Question

The general solution of differential equation

$e^{2y}(\frac{dy}{dx})=3^x$ is

(where C is a constant of integration.)

• A. $x = (\log 3)y^2 + C$
• B. $y = x^2\log 3 + C$
• C. $y = x\log 3 + C$

Answer 1

There is likely an error in the question or options. Assuming the intended ODE was $\frac{dy}{dx} = \ln 3$, the solution is $y = x \ln 3 + C$.

Answer 2

The given differential equation is $e^{2y}(\frac{dy}{dx})=3^x$. This is a first-order separable differential equation. We can separate the variables $y$ and $x$ as follows: $e^{2y} dy = 3^x dx$

Now, integrate both sides of the equation: $\int e^{2y} dy = \int 3^x dx$

For the left side, let $u = 2y$, so $du = 2 dy$, which means $dy = \frac{1}{2} du$. $\int e^{2y} dy = \int e^u \frac{1}{2} du = \frac{1}{2} \int e^u du = \frac{1}{2} e^u + C_1 = \frac{1}{2} e^{2y} + C_1$.

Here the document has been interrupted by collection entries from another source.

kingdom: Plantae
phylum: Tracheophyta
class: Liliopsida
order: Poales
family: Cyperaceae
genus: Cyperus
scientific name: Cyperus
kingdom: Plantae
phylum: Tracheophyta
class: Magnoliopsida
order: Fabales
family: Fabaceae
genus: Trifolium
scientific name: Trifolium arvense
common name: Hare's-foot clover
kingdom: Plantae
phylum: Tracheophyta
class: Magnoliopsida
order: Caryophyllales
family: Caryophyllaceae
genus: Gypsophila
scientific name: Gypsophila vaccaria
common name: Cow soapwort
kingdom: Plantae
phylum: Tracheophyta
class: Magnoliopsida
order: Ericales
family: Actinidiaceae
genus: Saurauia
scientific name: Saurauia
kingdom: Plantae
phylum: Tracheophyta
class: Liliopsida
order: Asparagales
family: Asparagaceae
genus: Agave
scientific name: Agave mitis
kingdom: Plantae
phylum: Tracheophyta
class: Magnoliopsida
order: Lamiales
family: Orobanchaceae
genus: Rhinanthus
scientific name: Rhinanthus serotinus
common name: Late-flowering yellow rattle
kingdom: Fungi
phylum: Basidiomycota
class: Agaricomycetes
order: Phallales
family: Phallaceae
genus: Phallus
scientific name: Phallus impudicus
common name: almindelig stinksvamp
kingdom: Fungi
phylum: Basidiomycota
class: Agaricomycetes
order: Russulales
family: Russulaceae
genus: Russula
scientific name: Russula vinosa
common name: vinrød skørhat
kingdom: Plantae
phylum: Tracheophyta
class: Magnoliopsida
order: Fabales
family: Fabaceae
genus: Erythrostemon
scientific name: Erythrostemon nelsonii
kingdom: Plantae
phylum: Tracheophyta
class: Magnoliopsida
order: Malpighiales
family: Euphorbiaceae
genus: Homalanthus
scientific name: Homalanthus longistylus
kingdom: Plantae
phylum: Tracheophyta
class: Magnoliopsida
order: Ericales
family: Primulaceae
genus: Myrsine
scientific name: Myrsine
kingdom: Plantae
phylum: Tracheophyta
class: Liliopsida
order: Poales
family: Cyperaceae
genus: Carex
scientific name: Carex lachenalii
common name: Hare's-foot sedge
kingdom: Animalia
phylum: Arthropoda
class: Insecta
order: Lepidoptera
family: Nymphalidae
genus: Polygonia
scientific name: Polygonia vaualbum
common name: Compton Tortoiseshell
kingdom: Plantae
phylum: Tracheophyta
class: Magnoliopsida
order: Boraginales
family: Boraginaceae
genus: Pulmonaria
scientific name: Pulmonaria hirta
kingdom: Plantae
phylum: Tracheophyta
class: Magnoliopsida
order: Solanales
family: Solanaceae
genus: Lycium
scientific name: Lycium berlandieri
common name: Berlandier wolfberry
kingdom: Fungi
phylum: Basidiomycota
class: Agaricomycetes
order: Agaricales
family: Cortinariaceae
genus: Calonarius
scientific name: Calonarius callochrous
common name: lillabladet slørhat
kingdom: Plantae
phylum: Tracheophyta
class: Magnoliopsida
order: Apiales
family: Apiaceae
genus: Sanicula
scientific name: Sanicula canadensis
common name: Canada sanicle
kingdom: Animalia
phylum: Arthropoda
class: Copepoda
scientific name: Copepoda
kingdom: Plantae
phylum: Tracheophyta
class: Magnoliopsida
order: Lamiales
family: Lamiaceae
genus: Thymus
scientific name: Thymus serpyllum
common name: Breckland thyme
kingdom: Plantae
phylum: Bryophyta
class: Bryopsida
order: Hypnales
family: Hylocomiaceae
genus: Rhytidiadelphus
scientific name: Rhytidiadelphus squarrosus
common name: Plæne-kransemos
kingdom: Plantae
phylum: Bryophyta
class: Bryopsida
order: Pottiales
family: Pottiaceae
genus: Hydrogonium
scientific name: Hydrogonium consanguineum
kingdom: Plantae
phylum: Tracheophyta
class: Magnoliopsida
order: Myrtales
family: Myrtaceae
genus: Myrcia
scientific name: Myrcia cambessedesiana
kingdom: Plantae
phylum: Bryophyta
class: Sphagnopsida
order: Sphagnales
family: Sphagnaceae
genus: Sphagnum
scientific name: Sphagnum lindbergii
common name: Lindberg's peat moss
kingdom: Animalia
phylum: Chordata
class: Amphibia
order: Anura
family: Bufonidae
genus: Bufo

For the right side, the integral of $a^x$ is $\frac{a^x}{\ln a} + C$. $\int 3^x dx = \frac{3^x}{\ln 3} + C_2$.

Equating the results of the integration: $\frac{1}{2} e^{2y} + C_1 = \frac{3^x}{\ln 3} + C_2$ $\frac{1}{2} e^{2y} = \frac{3^x}{\ln 3} + (C_2 - C_1)$ Let $C = C_2 - C_1$ be the constant of integration. The general solution is $\frac{1}{2} e^{2y} = \frac{3^x}{\ln 3} + C$.

However, this solution doesn't match any of the provided options. It is highly likely that there's an error in the original question or the provided options.

If we assume the intended differential equation was $\frac{dy}{dx} = \ln 3$, then: $\int dy = \int \ln 3 dx$ $y = x \ln 3 + C$

This matches option (C), assuming $\log 3 = \ln 3$.